Stan Kenton is one of my personal heroes. Like Duke Ellington, he somehow managed to keep a big band going when there was no rational business model left. Not just to keep it going, but to keep arrangers and composers writing new material and record companies to record it despite the fact that almost nobody was buying their albums.
But Stan took artistic risks the always-suave Duke was too sane to even consider. Bob Graettinger's "City of Glass" is the example Stan's fans always cite. His album with Tex Ritter--or Kenton/Wagner, the album this track comes from, are better ones. Duke would have slept on the idea and thought better of it in the morning. Stan would be halfway through the recording session by then.
Jazz and classical are hardly strangers. Heck, Duke recorded a version of "The Nutcracker Suite." But Wagner and jazz? Maybe it had a slim chance in, say, 1925, but by the time the Third Reich had finished with him, Wagner brought so much contextual baggage with him the hippest cat on Earth couldn't have made him groove. And Stan was hardly the last word in grooving. When he was first getting his band going, the standard crack was that he played dance music for people who couldn't dance.
But I celebrate Kenton's willingness to experiment. I'd argue he was a greater risk taker than acknowledged innovators like Ornette Coleman. If you look at his work through the Sixties, you find him going out on the limb at every turn. Scraping together the money to pull off the Neophonic Orchestra, redoing his classics with Pete Rugolo just to see if they worked with a vocal chorus, or covering the music from Hair: it seems there were few things he wouldn't try, if only to see if they worked.

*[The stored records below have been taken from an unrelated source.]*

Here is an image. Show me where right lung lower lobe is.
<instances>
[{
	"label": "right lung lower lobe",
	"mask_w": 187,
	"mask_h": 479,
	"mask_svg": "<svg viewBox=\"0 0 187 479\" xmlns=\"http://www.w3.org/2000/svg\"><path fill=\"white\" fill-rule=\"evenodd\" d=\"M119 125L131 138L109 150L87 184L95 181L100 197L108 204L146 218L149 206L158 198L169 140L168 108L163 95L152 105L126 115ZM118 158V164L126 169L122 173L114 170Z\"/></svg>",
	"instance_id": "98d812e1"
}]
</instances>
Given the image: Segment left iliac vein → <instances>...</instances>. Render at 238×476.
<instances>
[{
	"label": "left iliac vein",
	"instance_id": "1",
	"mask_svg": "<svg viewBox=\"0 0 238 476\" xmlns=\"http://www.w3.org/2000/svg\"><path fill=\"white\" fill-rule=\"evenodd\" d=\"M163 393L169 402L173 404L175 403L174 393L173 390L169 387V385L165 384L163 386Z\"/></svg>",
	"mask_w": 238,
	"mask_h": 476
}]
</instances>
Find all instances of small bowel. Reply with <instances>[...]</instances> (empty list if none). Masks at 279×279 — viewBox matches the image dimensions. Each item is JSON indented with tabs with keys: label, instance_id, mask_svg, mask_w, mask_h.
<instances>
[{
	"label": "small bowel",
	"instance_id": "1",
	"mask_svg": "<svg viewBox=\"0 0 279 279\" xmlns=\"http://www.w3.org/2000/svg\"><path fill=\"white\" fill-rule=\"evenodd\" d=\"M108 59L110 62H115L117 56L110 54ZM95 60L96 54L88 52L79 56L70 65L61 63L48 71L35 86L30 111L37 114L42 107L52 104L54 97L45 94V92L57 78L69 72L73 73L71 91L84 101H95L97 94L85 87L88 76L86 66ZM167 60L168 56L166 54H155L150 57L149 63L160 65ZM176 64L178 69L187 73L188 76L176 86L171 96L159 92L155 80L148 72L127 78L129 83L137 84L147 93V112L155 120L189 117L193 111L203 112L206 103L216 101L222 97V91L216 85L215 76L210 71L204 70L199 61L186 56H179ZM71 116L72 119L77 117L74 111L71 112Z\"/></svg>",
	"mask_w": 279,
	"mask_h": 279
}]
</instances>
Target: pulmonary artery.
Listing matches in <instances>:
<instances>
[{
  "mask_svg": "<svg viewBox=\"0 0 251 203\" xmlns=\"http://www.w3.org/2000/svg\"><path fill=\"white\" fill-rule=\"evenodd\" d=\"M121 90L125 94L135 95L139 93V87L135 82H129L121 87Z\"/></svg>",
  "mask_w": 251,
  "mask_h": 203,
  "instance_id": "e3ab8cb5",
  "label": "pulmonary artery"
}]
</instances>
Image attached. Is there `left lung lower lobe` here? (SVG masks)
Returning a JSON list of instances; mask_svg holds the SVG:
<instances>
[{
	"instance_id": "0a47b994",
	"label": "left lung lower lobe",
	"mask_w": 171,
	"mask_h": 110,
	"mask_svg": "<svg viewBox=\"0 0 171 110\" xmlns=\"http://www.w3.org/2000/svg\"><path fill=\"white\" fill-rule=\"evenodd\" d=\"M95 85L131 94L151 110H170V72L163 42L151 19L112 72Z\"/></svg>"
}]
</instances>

Well, Kenton/Wagner didn't. There are bits that hold up. Certainly Kenton's powerful brass section, with people like the Candoli brothers and Bud Bribois screaming into the stratosphere, is every bit as over-the-top as the Goterdammerung spirit of the original. And while our freund Richard wouldn't have considered integrating a clave rhythm into his music, there have been worse combinations. But when the melody passes from the brass to an anemic sax/flute section, it sounds as die Valkyrie suddenly go from riding the heavens to hitch-hiking along a county road.
Still, I give Kenton credit for trying. Not every experiment succeeds. So Kenton/Wagner is something of a failure. The act of experimentation inherently propels our culture forward every bit as much as it does in science. Had someone picked up up Kenton's torch and carried it on, continuing to take risks and try out ideas good and bad, who knows what amazing sounds might be coming out of big bands now.